Pourriez-vous dire ce que c’est qu’un corps ?

L’esprit nous savons ce que c’est, parce que nous le sommes, le corps nous échappe de toutes parts. Nous le définissons à la manière des médecins : par ses fonctions. C’est, disons-nous, un appareil à se maintenir, à se reproduire. Or, il suffit de regarder un visage, une main, un signe écrit par cette main pour affirmer qu’il y a bien autre chose dans un corps que ses fonctions, que le corps n’est pas seulement un organe par où je m’inscris dans l’univers, dans la biosphère, dans l’histoire, mais qu’il est aussi une image de mon moi profond. Un langage essentiel et primordial, le miroir de mon esprit en tant qu’il m’est donné et en tant que je me le donne à moi-même en le modelant et le transfigurant parmi mes actes et mes pensées pour le meilleur ou pour le pire ; un second moi en forme de chair, qui lui-même a précédé l’éveil de ma conscience et dans lequel je vois ma nature virtuelle et mon histoire condensée : par ailleurs, le seul accès que ceux que j’aime ont pour connaître et pour aimer ce mystère que j’appelle moi, et qui, en ce moment, trace des arabesques sur du papier blanc pour vous atteindre à tâtons.

Dans cette perspective essayez de déterminer ce qu’est la mort.

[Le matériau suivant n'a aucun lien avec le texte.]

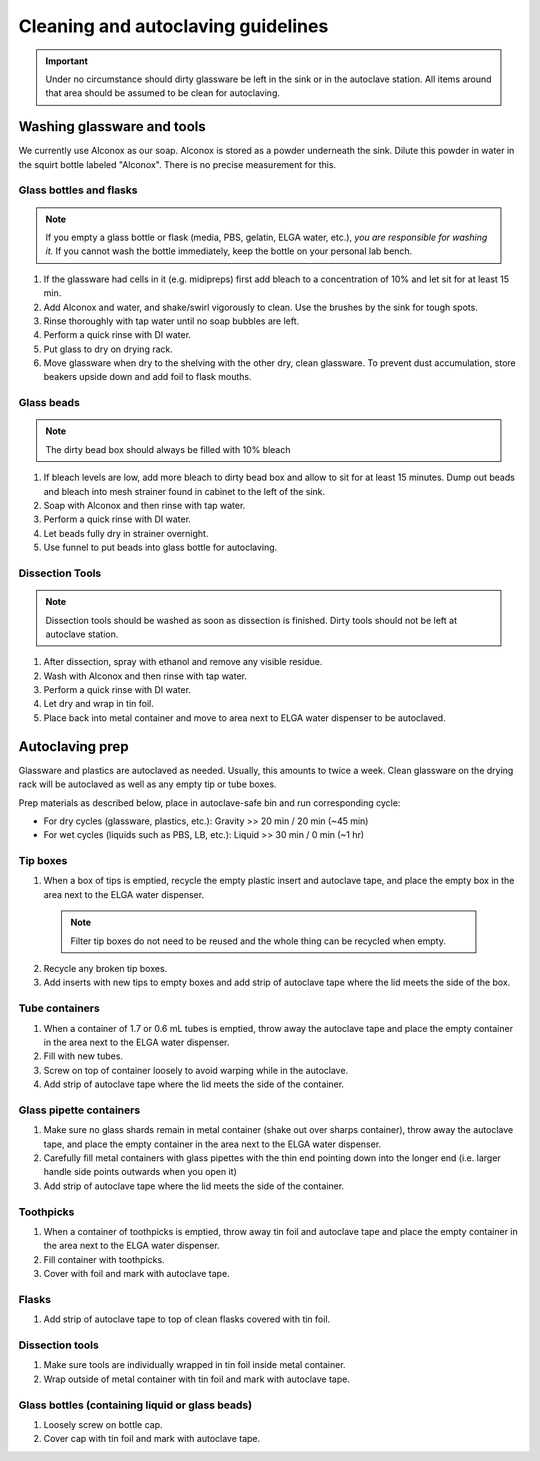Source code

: ====================================
Cleaning and autoclaving guidelines
====================================


.. important::
	Under no circumstance should dirty glassware be left in the sink or in the autoclave station. All items around that area should be assumed to be clean for autoclaving.


Washing glassware and tools
---------------------------

We currently use Alconox as our soap. Alconox is stored as a powder underneath the sink. Dilute this powder in water in the squirt bottle labeled "Alconox". There is no precise measurement for this.

Glass bottles and flasks
________________________

.. note::
  If you empty a glass bottle or flask (media, PBS, gelatin, ELGA water, etc.), *you are responsible for washing it.* If you cannot wash the bottle immediately, keep the bottle on your personal lab bench.

1. If the glassware had cells in it (e.g. midipreps) first add bleach to a concentration of 10% and let sit for at least 15 min.
2. Add Alconox and water, and shake/swirl vigorously to clean. Use the brushes by the sink for tough spots.
3. Rinse thoroughly with tap water until no soap bubbles are left.
4. Perform a quick rinse with DI water.
5. Put glass to dry on drying rack.
6. Move glassware when dry to the shelving with the other dry, clean glassware. To prevent dust accumulation, store beakers upside down and add foil to flask mouths.

Glass beads
________________________

.. note::
  The dirty bead box should always be filled with 10% bleach

1. If bleach levels are low, add more bleach to dirty bead box and allow to sit for at least 15 minutes. Dump out beads and bleach into mesh strainer found in cabinet to the left of the sink.
2. Soap with Alconox and then rinse with tap water.
3. Perform a quick rinse with DI water.
4. Let beads fully dry in strainer overnight.
5. Use funnel to put beads into glass bottle for autoclaving.

Dissection Tools
________________________

.. note:: 
  Dissection tools should be washed as soon as dissection is finished. Dirty tools should not be left at autoclave station.

1. After dissection, spray with ethanol and remove any visible residue.
2. Wash with Alconox and then rinse with tap water.
3. Perform a quick rinse with DI water.
4. Let dry and wrap in tin foil.
5. Place back into metal container and move to area next to ELGA water dispenser to be autoclaved.

Autoclaving prep
-------------------

Glassware and plastics are autoclaved as needed. Usually, this amounts to twice a week. Clean glassware on the drying rack will be autoclaved as well as any empty tip or tube boxes.

Prep materials as described below, place in autoclave-safe bin and run corresponding cycle:

- For dry cycles (glassware, plastics, etc.): Gravity >> 20 min / 20 min (~45 min)
- For wet cycles (liquids such as PBS, LB, etc.): Liquid >> 30 min / 0 min (~1 hr)




Tip boxes
________________________

1. When a box of tips is emptied, recycle the empty plastic insert and autoclave tape, and place the empty box in the area next to the ELGA water dispenser.

  .. note:: 
    Filter tip boxes do not need to be reused and the whole thing can be recycled when empty.

2. Recycle any broken tip boxes.
3. Add inserts with new tips to empty boxes and add strip of autoclave tape where the lid meets the side of the box.

Tube containers
________________________
1. When a container of 1.7 or 0.6 mL tubes is emptied, throw away the autoclave tape and place the empty container in the area next to the ELGA water dispenser.
2. Fill with new tubes.
3. Screw on top of container loosely to avoid warping while in the autoclave.
4. Add strip of autoclave tape where the lid meets the side of the container.



Glass pipette containers
________________________

1. Make sure no glass shards remain in metal container (shake out over sharps container), throw away the autoclave tape, and place the empty container in the area next to the ELGA water dispenser.
2. Carefully fill metal containers with glass pipettes with the thin end pointing down into the longer end (i.e. larger handle side points outwards when you open it)
3. Add strip of autoclave tape where the lid meets the side of the container.


Toothpicks
________________________

1. When a container of toothpicks is emptied, throw away tin foil and autoclave tape and place the empty container in the area next to the ELGA water dispenser.
2. Fill container with toothpicks.
3. Cover with foil and mark with autoclave tape.

Flasks
________________________
1. Add strip of autoclave tape to top of clean flasks covered with tin foil.

Dissection tools
________________________
1. Make sure tools are individually wrapped in tin foil inside metal container.
2. Wrap outside of metal container with tin foil and mark with autoclave tape.

Glass bottles (containing liquid or glass beads)
_________________________________________________
1. Loosely screw on bottle cap.
2. Cover cap with tin foil and mark with autoclave tape.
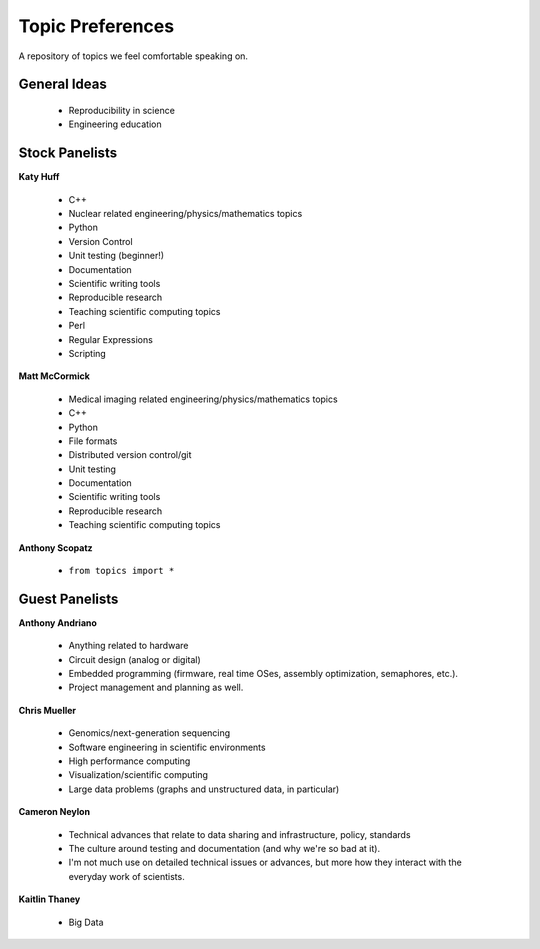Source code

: Topic Preferences
=================
A repository of topics we feel comfortable speaking on.

General Ideas
---------------
 * Reproducibility in science
 * Engineering education

Stock Panelists
---------------

**Katy Huff**

    * C++
    * Nuclear related engineering/physics/mathematics topics
    * Python
    * Version Control
    * Unit testing (beginner!)
    * Documentation
    * Scientific writing tools
    * Reproducible research
    * Teaching scientific computing topics
    * Perl
    * Regular Expressions  
    * Scripting

**Matt McCormick**

    * Medical imaging related engineering/physics/mathematics topics
    * C++
    * Python
    * File formats
    * Distributed version control/git
    * Unit testing
    * Documentation
    * Scientific writing tools
    * Reproducible research
    * Teaching scientific computing topics

**Anthony Scopatz**

    * ``from topics import *``



Guest Panelists
---------------

**Anthony Andriano**

    * Anything related to hardware 
    * Circuit design (analog or digital) 
    * Embedded programming (firmware, real time OSes, assembly optimization, semaphores, etc.). 
    * Project management and planning as well.


**Chris Mueller**

    * Genomics/next-generation sequencing 
    * Software engineering in scientific environments
    * High performance computing
    * Visualization/scientific computing 
    * Large data problems (graphs and unstructured data, in particular)

**Cameron Neylon**

    * Technical advances that relate to data sharing and infrastructure, policy, standards
    * The culture around testing and documentation (and why we're so bad at it). 
    * I'm not much use on detailed technical issues or advances, but more how they interact 
      with the everyday work of scientists.


**Kaitlin Thaney**

    * Big Data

Est-ce l’abolition du corps, comme l’expérience semble le prouver ? N’est-ce pas plutôt le moment où le corps cesse d’être, selon la loi des vivants, un organe d’insertion de l’esprit dans l’univers, pour devenir (après un intervalle dont la longueur, immense ou brève, instantanée peut-être, importe peu) le symbole et le support de la vie de l’esprit, ainsi qu’un moyen de communication, celle que le langage rend impossible par son opacité, mais à laquelle nous aspirons : car ce que nous appelons société dans ce monde est une juxtaposition de solitudes ?

Bien sûr, la mort biologique dément tout cela, mais il s’agit de savoir si cette fausse expérience ne doit pas être à son tour démentie et surmontée. Je vous dirais volontiers que j’ai fini par trouver de la vérité à cette idée que l’esprit était plus facile à comprendre que le corps, l’éternité que le temps, et l’existence que la non-existence.